What is a tensor? In short, a tensor is a generalization of a vector which is needed to express physical quantities which have more data than we can fit into a single vector field. However, it's more than that. We also need tensors of different transformation type. Ultimately, in physics, we wish to write equations which are independent of the choice of coordinates. Yet, we use coordinates. So, this brings you to the focus on components which transform inversely. With objects whose transformation properties are mirrored we are able to create scalars which are invariant. In math, a tensor product of vector spaces is a way of multiplying spaces. Or, for specific matrices, the tensor product is the Kronecker product which is pretty easy to understand calculationally; for $A \otimes B$ we just make a new matrix with blocks formed by $AB_{ij}$. A tensor is simply a multilinear mapping on a vector space and its dual.
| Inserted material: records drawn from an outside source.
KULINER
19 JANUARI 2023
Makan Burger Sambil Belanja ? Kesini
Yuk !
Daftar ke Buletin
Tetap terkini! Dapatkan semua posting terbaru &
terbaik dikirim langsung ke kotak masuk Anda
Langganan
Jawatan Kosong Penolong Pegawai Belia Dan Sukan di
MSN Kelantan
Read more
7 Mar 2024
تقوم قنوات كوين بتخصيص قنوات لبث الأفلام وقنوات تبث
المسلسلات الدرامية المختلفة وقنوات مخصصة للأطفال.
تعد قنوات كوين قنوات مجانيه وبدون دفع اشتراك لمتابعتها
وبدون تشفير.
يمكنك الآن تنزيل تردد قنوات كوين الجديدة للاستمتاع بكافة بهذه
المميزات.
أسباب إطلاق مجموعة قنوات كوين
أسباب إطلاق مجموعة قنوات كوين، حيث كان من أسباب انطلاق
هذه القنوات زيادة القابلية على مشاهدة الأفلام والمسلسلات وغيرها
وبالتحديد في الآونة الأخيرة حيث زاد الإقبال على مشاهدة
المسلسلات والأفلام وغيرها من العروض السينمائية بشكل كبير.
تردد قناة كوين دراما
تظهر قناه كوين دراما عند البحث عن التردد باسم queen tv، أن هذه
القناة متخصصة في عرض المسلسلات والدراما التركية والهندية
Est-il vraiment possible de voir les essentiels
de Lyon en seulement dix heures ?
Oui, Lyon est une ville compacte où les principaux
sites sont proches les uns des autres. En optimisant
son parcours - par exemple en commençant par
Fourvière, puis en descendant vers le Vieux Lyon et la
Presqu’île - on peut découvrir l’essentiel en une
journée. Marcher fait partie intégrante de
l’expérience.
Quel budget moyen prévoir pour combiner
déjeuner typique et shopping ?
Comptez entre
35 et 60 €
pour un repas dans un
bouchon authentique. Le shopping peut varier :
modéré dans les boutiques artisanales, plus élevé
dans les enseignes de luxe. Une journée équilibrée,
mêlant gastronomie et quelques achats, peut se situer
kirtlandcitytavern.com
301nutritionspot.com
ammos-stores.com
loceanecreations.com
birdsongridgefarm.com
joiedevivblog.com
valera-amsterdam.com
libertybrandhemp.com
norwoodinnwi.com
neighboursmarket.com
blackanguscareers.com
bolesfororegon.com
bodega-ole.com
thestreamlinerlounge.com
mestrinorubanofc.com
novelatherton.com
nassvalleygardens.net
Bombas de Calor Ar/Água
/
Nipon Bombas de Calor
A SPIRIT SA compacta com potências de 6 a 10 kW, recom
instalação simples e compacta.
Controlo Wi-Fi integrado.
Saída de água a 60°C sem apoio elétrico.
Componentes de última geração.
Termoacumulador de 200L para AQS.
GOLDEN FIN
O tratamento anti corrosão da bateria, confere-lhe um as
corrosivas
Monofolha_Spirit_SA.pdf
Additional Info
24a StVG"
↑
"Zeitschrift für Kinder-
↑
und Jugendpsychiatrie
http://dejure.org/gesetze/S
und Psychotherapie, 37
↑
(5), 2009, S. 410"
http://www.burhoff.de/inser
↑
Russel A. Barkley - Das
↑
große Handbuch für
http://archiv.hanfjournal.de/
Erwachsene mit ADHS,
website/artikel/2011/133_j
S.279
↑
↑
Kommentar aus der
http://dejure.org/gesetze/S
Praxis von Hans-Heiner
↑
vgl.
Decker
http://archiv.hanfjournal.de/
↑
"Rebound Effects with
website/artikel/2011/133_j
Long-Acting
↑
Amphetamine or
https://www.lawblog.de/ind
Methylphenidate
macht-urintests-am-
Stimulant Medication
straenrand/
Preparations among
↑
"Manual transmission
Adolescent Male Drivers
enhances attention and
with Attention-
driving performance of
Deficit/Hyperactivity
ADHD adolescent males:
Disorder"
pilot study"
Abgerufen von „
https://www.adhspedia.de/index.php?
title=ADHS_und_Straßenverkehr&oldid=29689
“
The tensor products of the basis and dual basis of the vector space are used to build a natural basis for the tensors over the given vector space. Of course, then from a manifold perspective, this is all just "at a point", we then wish to consider tensor fields... of course there is much to learn. I think Lawden is a good book, I used it in a General Relativity course, it was readable and I got a good amount out of it. As a beginning physics student, I used the big black book Gravitation by Misner Thorne and Wheeler. There's about 100-200 pages of plain old tensors and forms which are helpful, lots of exercises. From a physics perspective it was good. From a math perspective, it's not optimal. I thought the math in Sean Carrol's General Relativity text was also quite good, and a bit more modern than MTW.

All of this said, I suspect the book that you would enjoy is: Manifolds, Tensors, and Forms: An Introduction for Mathematicians and Physicists by Paul Rentein.
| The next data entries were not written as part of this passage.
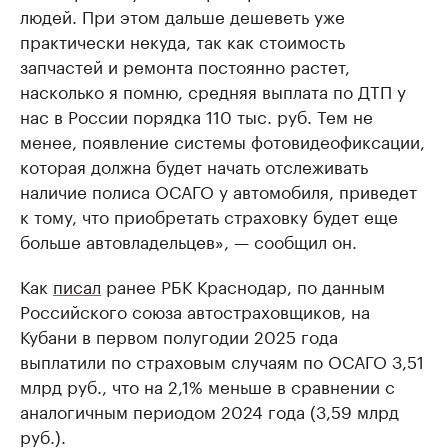
людей. При этом дальше дешеветь уже
практически некуда, так как стоимость
запчастей и ремонта постоянно растет,
насколько я помню, средняя выплата по ДТП у
нас в России порядка 110 тыс. руб. Тем не
менее, появление системы фотовидеофиксации,
которая должна будет начать отслеживать
наличие полиса ОСАГО у автомобиля, приведет
к тому, что приобретать страховку будет еще
больше автовладельцев», — сообщил он.
Как
писал
ранее РБК Краснодар, по данным
Российского союза автостраховщиков, на
Кубани в первом полугодии 2025 года
выплатили по страховым случаям по ОСАГО 3,51
млрд руб., что на 2,1% меньше в сравнении с
аналогичным периодом 2024 года (3,59 млрд
руб.).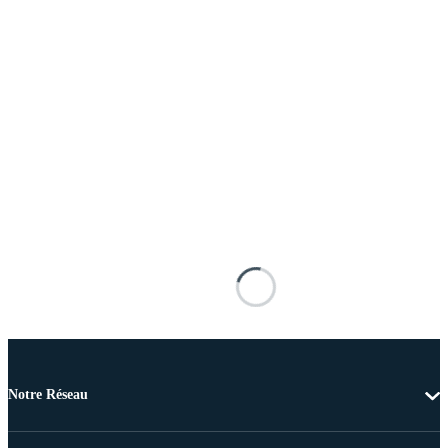
Notre Réseau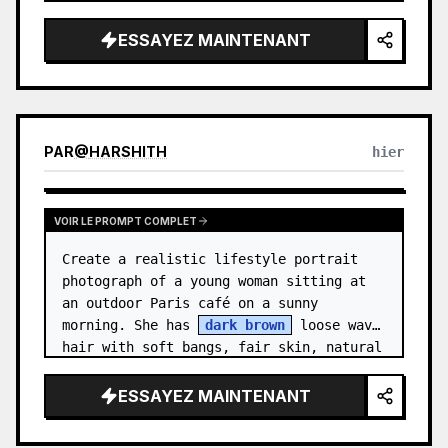
Canvas: Wide 16:9 presentation slide 
with a warm off-white background and 
ESSAYEZ MAINTENANT
generous margins. …
PAR
@
HARSHITH
hier
VOIR LE PROMPT COMPLET
Create a realistic lifestyle portrait 
photograph of a young woman sitting at 
an outdoor Paris café on a sunny 
morning. She has 
dark brown
 loose wavy 
hair with soft bangs, fair skin, natural 
makeup, and a gentle relaxed sm…
ESSAYEZ MAINTENANT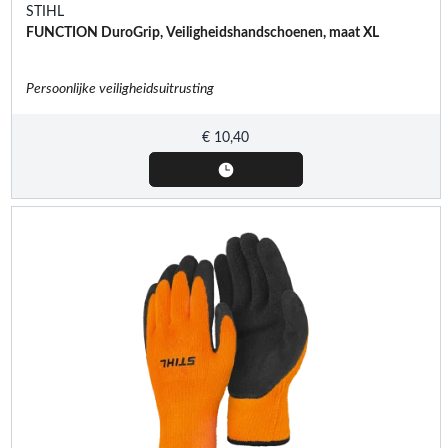
STIHL
FUNCTION DuroGrip, Veiligheidshandschoenen, maat XL
Persoonlijke veiligheidsuitrusting
€
10,40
It's not just about tensors, and, I think that's a good thing. Tensors are part of a larger story and this book is written for someone with your general leaning.

which is Øyvind Grøn, Arne Næss: Einstein's Theory: A Rigorous Introduction for the Mathematically Untrained

This is a serious book! the second autho is (well, was ...) a retired philosopher which required from the first author that everything in the book should be understandable for him, without a need of pencil and paper. Still it reaches some graduate level. By the way, the philosopher author was very famous, at least in Norway.

The first review on Amazon says: "This is simply the clearest and gentlest introduction to the subject of relativity. This is NOT a popular reading, it does get into the math but the introduction and pace is what sets this text apart. The authors starts from baby steps and builds up the theory. The pace is easy and explanation are clear and the mathematical details are not left to the reader to figure out like in most text books.The physics is also explained very clearly From an electronics engineering background and not having dealt with tensors before, this text help me bridge the gap and allows me to fully appreciate the machinery underlying this wonderful theory.I have tried reading Schultz,Lawden etc to understand the subject on my own but this text is a much better intro to the subject." and other reviews are also very positive.

For a more mathematically flavored introduction, consider studying:

• Vector Calculus, Linear Algebra, and Differential Forms, by Hubbard and Hubbard

• Semi-Riemannian Geometry with an Introduction to Relativity, by O'Neill

• A good advanced linear algebra book. This should be one that focuses on abstract vector spaces and multilinear algebra, not Gaussian elimination. I hear the one by Roman is good.

The first one is an introduction to multilinear algebra and its relationship with calculus, pitched at undergraduate students. The second is a book on the geometry required for relativity, but the first two chapters are a relatively rigorous, if perhaps terse, introduction to the linear algebra required to do tensor analysis on a manifold.

In my own experience, when I was at your stage, I had seen some tensor analysis and had no idea what was going on. It wasn't until I read O'Neill's book pretty carefully that the subject "clicked" for me.